The club's run-in is actually more favourable than any of the other sides in deep relegation trouble, with Crystal Palace, Sunderland, Stoke and Newcastle all providing realistic opportunities for victory, but when you consider that West Brom had won one of their previous 11 matches before coming so close to victory against Ole Gunnar Solskjaer's side last weekend, this is still deep trouble.
The principal issue for Solskjaer is his porous defence (it's now one clean sheet since mid-December), but a home fixture against Palace could be the perfect tonic for such a problem - Tony Pulis' side have scored just six away goals this season.
Put simply, if Cardiff can't beat Palace at home on Saturday then they not only probably deserve to go down, but they surely will.
In the matchday programme before the match against Bayern Munich on Tuesday, David Moyes complimented his players for their performances in the Champions League this season.
"We have certainly displayed some of our best football this season in the Champions Leagues. With the exception of the away tie at Olympiakos, I have been really pleased with much of what we have done. The players have played well and looked comfortable at this level."
It's little surprise that United's players have 'looked comfortable' at Champions League level, given that a number of them have played in three Champions League finals in the last four years for this club.
In fact, there was one exception to Moyes' view during the otherwise excellent result against the German and European champions - the one player that Moyes signed. There is little doubt that Marouane Fellaini was dreadful against Bayern, and (as Matthew Stanger said this week) his underperformance is now dragging Moyes down.

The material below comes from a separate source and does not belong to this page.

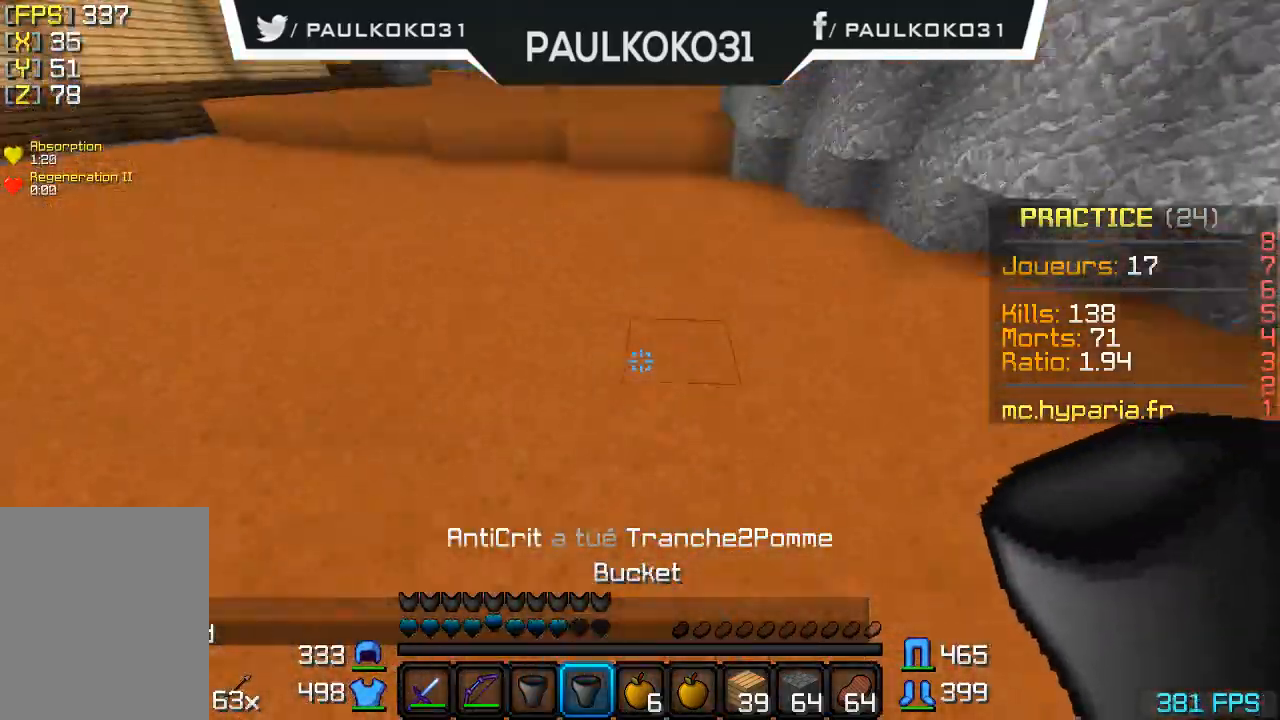
{"keys": [], "mouse": [], "events": []}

A fixture against a Newcastle side that have been on the beach since January provides Fellaini with an opportunity to stamp his authority on a match in an attempt to display at least a glimpse of the form that persuaded Moyes to part with £27.5m for his services just eight months ago. Another disappointing showing, and the doubts will increase as to whether this is simply a player worryingly out of his depth.
One win in 12 matches, and with little sense that Pepe Mel justifies his appointment, things still look pretty grim at the Hawthorns. What's more, the mood won't have been helped by headlines revealing that James Morrison had punched Saido Berahino following the draw at home to Cardiff last weekend. That's not exactly what was meant by showing fighting spirit.
With Manchester City, Arsenal and Spurs still to play before the last two games of the season the Baggies remain in serious danger of relegation, but with Sunderland seemingly unable to find any form, a trip to Carrow Road provides an opportunity to create some breathing space.
Unfortunately, given that Chris Hughton is in 'must win' territory, this is the game that Norwich win before slipping to two further disappointing defeats. Sorry West Brom fans.
With some serious grumblings in the North East regarding Chunky Pardew's continued employment at St James' Park, his Newcastle side have now failed to score in 10 of their last 14 matches.
Whilst the problems with Pardew's perceived untouchable position run far deeper than simply Newcastle's current form, us football fans are a fickle bunch. A home victory over Manchester United would far from repair the broken relationship between manager and supporters, but it would certainly act as a decent first step.
A record of 13 defeats in 18 games, and fans are getting restless. Paul Lambert might not be asked to clear his desk should his side lose to Fulham this weekend, but he damn well should be close.
After recent home losses to Stoke, West Ham, Crystal Palace and Sheffield United, you wouldn't exactly rule it out.